The first group of workers to arrive in the Marshall Islands since the border was closed in March due to the Covid-19 pandemic are scheduled to arrive today on a chartered Fiji Airways flight.
The government-owned national carrier Air Marshall Islands is chartering a Fiji Airways aircraft to bring in 49 people from Fiji who were described as "essential" workers.
With the exception of a handful of diplomatic officials from the United States and Australia, and US Army base workers at the Kwajalein missile range who repatriated through extended quarantines at the US base, no people had entered the country since early March.
The Office of the Chief Secretary, (OCS), said the purpose of the flight is to bring in workers essential to the Covid-19 response. This includes health care workers destined for hospitals on Majuro and Ebeye Islands, pilots for the airline, and educators for the University of the South Pacific campus, College of the Marshall Islands, and local public secondary schools.

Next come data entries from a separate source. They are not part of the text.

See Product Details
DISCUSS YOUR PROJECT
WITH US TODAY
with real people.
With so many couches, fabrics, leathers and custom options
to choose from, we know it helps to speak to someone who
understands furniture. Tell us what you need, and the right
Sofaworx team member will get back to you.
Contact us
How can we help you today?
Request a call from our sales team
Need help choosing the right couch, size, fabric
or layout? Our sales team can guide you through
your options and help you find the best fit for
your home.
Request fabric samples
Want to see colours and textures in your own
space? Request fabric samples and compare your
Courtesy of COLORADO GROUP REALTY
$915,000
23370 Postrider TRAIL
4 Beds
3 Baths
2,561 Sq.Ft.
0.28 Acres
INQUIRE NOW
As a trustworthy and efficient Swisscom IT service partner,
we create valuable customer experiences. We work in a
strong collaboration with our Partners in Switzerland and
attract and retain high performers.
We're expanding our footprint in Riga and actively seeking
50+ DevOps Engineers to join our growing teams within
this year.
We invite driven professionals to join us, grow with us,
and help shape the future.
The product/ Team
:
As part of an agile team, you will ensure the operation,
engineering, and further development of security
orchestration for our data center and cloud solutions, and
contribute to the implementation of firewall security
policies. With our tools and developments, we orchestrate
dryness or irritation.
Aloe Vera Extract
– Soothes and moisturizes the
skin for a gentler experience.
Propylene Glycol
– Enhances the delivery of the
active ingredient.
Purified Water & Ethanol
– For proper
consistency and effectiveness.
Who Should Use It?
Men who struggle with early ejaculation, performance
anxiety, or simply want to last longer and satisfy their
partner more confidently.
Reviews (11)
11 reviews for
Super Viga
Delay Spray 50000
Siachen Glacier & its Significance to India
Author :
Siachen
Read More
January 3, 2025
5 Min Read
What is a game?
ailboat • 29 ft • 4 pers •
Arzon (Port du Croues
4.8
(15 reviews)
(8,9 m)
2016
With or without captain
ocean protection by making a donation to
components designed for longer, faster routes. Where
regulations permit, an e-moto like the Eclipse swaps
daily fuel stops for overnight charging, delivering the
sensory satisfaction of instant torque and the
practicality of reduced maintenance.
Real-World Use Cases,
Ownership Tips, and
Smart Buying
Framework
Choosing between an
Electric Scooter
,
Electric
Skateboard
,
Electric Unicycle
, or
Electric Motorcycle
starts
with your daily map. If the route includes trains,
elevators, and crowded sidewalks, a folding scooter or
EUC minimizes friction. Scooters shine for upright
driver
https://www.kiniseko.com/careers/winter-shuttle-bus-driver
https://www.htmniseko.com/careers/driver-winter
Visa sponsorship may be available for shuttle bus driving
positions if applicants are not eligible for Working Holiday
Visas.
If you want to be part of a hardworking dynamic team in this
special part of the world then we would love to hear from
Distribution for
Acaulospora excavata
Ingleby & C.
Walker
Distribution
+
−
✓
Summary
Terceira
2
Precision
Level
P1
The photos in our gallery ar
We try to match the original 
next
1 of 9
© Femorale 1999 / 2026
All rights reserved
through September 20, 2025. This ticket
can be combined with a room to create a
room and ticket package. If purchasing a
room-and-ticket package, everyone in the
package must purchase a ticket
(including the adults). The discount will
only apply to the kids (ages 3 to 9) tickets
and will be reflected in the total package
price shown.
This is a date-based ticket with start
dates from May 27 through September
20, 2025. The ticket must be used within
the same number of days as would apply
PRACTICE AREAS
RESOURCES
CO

The anticipated 49 people departing from Fiji will receive a Covid-19 test prior to departure and will undergo 14 days of secure quarantine at the Arrak Quarantine Facility in Majuro with additional Covid-19 testing on day 7 and day 14 of quarantine. The Arrak facility was established earlier this year by the Ministry of Health and Human Services using a satellite campus of the College of the Marshall Islands for a quarantine and isolation facility for Covid-19 prevention.
"Like the Marshall Islands, Fiji does not have any community transmission of Covid-19 with active Covid-19 cases in secure and controlled border quarantine," said the government's Chief Secretary Kino Kabua.
Meanwhile, at the US military base at Kwajalein, the three Marshallese who tested positive for Covid-19 while in quarantine at Kwajalein on 15 November, tested negative a week later, said the Chief Secretary in a statement this week.
The entire group of 27 Marshallese citizens in quarantine at Kwajalein was re-tested November 22.
"A repeat SARS-CoV-2 (Covid-19) test was carried out on 22 November, and no new cases of Covid-19 have been identified," said Kabua. "In addition, the cases notified on 15 November have returned negative Covid-19 tests this week."
Health authorities who are managing the quarantine process at Kwajalein said none of the 27 have shown any symptoms related to Covid-19 and all of the medical and security staff managing the quarantine facility "also returned negative Covid-19 tests," said the Chief Secretary.
The group, pending final Covid-19 testing this weekend, is scheduled for release this Sunday, November 29 after four weeks of quarantine at the Army base.
The quarantine period was extended by an extra seven days when three members of the group tested positive for Covid-19 on 15 November.
This is the first group of Marshallese stranded by the Covid-19 border closure to be repatriated from Hawaii.
There is no confirmed date for a second group as government officials said they are working to improve the process for managing quarantine and airport transfer in Hawaii prior to the next group of islanders returning home.